Capital Gain Tax (CGT) in Nigeria

The Finance Act of 2020, operational since January 1st, 2021, revised the Capital Gains Tax Act, compelling individuals who dispose of chargeable assets to calculate Capital Gains Tax, submit self-assessment returns, and settle the calculated tax.
Thus, this notice is directed to all taxpayers (including companies, partnerships, executors, trustees, communities, families, and individuals), tax professionals, and the general populace, outlining the following:
The Capital Gains Tax Act (CGTA), as amended, obliges individuals disposing of chargeable assets to bi-annually compute Capital Gains Tax, submit self-assessment returns, and remit the tax calculated to the relevant tax authority.
The deadline for filing Capital Gains Tax returns and making payments is either June 30th or December 31st immediately following the asset disposal, whichever comes first.

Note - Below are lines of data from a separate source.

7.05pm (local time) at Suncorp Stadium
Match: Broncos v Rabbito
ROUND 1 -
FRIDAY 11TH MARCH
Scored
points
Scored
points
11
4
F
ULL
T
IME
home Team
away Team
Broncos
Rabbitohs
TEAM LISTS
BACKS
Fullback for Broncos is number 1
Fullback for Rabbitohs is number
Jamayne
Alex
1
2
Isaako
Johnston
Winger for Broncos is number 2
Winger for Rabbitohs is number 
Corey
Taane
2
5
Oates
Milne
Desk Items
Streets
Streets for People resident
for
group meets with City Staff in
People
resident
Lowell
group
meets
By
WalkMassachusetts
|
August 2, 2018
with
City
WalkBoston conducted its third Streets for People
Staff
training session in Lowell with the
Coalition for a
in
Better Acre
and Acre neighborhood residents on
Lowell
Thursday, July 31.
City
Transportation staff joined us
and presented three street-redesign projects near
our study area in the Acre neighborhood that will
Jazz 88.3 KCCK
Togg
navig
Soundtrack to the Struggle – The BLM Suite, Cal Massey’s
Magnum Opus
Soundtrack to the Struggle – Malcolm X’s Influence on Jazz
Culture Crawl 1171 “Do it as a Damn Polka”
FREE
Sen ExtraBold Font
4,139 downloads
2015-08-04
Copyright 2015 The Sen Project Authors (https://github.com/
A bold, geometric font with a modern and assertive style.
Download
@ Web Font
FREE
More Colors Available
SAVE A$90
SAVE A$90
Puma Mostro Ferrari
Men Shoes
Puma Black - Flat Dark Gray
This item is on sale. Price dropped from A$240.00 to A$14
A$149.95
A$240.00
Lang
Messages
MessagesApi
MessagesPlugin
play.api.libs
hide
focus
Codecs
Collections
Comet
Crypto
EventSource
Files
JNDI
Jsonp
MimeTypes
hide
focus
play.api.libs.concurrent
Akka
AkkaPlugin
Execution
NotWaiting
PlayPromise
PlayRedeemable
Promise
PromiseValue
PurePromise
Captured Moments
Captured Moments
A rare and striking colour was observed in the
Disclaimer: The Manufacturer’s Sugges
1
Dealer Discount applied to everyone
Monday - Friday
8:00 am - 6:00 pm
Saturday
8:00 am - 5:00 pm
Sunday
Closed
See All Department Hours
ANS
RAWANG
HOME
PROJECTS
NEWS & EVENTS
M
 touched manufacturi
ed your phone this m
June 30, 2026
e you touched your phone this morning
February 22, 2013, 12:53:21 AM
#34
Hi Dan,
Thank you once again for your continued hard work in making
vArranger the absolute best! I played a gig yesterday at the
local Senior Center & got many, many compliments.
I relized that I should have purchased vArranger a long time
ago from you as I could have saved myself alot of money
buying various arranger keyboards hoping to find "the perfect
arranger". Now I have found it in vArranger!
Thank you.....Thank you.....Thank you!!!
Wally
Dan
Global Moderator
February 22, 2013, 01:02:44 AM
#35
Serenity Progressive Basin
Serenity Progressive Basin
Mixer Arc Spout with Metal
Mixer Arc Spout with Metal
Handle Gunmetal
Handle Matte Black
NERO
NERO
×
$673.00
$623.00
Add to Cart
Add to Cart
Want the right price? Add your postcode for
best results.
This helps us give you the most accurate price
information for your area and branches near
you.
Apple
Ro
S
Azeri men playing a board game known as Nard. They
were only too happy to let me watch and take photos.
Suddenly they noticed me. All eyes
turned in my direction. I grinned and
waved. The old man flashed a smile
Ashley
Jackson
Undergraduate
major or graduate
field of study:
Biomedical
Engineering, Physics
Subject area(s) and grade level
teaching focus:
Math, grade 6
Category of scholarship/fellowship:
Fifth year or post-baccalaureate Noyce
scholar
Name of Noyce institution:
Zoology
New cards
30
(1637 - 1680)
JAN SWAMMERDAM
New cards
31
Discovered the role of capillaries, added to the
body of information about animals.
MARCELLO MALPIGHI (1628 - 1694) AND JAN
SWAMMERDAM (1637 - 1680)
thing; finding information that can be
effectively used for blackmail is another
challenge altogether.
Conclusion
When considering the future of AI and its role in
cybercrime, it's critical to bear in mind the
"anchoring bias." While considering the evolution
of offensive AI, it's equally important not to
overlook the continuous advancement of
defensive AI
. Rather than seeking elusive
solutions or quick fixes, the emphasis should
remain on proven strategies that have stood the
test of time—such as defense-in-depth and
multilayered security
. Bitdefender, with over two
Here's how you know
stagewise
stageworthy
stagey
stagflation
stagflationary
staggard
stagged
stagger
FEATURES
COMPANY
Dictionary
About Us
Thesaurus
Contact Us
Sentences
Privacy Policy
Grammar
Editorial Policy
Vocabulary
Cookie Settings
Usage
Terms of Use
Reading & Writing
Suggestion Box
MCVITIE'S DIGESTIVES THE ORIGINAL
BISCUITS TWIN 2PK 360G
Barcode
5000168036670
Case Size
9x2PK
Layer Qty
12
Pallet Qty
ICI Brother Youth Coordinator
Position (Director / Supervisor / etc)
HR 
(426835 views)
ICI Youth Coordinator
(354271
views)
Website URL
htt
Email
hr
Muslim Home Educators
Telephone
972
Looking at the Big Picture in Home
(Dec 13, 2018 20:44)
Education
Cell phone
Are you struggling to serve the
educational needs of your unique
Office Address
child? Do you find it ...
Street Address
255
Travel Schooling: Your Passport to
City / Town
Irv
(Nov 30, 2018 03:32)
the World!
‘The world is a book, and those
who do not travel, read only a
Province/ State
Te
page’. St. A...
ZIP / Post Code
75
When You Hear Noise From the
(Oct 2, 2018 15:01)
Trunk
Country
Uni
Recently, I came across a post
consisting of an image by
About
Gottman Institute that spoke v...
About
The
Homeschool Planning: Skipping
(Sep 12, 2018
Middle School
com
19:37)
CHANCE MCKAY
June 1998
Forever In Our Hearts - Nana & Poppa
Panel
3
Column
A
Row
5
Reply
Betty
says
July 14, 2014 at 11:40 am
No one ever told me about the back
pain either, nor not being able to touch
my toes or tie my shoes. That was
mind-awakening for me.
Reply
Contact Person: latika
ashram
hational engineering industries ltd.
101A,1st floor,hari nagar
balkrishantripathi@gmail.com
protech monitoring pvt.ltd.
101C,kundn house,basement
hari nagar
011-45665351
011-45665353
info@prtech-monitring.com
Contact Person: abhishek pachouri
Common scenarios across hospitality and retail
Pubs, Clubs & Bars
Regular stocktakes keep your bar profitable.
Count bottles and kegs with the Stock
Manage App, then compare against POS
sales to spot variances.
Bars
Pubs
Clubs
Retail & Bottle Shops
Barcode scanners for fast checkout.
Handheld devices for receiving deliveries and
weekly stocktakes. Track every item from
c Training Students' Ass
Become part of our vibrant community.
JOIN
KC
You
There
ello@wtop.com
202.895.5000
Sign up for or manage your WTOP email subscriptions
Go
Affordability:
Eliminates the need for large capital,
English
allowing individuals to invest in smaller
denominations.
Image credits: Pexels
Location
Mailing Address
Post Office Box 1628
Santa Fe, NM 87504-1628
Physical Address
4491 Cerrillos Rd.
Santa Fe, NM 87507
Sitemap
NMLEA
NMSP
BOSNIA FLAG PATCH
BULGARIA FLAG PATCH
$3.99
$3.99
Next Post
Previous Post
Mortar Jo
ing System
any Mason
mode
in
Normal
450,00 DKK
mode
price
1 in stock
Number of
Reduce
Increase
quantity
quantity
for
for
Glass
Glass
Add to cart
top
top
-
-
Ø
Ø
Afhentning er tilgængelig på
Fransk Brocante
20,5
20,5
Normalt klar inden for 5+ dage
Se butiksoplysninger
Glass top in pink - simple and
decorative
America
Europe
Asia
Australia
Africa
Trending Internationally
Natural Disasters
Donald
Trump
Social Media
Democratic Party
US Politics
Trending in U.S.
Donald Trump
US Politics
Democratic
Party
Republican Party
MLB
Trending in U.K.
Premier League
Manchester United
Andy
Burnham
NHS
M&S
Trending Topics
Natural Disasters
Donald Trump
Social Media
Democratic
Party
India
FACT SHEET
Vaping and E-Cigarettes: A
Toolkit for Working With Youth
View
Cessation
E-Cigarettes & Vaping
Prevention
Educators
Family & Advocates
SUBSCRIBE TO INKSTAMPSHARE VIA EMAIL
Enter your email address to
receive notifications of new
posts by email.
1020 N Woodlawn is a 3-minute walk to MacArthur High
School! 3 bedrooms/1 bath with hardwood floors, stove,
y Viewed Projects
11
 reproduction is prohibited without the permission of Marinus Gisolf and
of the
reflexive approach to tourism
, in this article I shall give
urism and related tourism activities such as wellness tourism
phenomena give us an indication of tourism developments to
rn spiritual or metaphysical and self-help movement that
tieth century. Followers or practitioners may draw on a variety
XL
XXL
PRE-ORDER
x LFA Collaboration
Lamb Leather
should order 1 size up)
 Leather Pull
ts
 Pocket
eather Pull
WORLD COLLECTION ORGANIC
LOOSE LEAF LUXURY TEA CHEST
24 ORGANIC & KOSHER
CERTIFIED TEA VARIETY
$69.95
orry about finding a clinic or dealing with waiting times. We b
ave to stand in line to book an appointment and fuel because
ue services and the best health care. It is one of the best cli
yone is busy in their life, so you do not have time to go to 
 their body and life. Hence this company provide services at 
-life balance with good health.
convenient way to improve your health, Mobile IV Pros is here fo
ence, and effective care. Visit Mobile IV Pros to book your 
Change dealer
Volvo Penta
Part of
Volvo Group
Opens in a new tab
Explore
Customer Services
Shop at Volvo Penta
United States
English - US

Hence, any company that has disposed of chargeable assets is mandated to compute Capital Gains Tax, file self-assessment returns, and remit the tax for the following chargeable assets: a. Assets disposed of between January 1st and June 30th must be settled no later than June 30th. b. Assets disposed of between July 1st and December 31st must be settled no later than December 31st. c. Assets disposed of before the enactment of the Finance Act 2020 must be settled no later than June 30th, 2021.
Failure to pay the tax by the due date will incur interest and penalties in accordance with existing tax laws.
• Governed by the Capital Gains Tax Act, Cap C1 LFN 2004 (as amended), Capital Gains Tax is imposed at a fixed rate of 10% on chargeable gains.
• All chargeable assets attract Capital Gains Tax upon disposal at a profit, with exceptions outlined in the Act.
• Chargeable assets encompass all types of property, regardless of their location, whether within or outside Nigeria.
• The deadline for filing returns and settling the tax aligns with that of Companies Income Tax.
• Allowable expenditures for Capital Gains Tax purposes comprise fees, commissions, remunerations for professional services, and transfer costs.
• Exemptions from Capital Gains Tax encompass gains from the sale of valor decorations, life insurance policies, Nigerian government securities, stocks, and shares.
• Gains are not taxable for certain organizations, provided they are not derived from asset disposals related to the organization’s trade activities. Examples include ecclesiastical, charitable, or educational institutions of a public nature, statutory registered friendly societies, cooperative societies under state Cooperative Societies Law, and trade unions registered under the Trade Unions Act.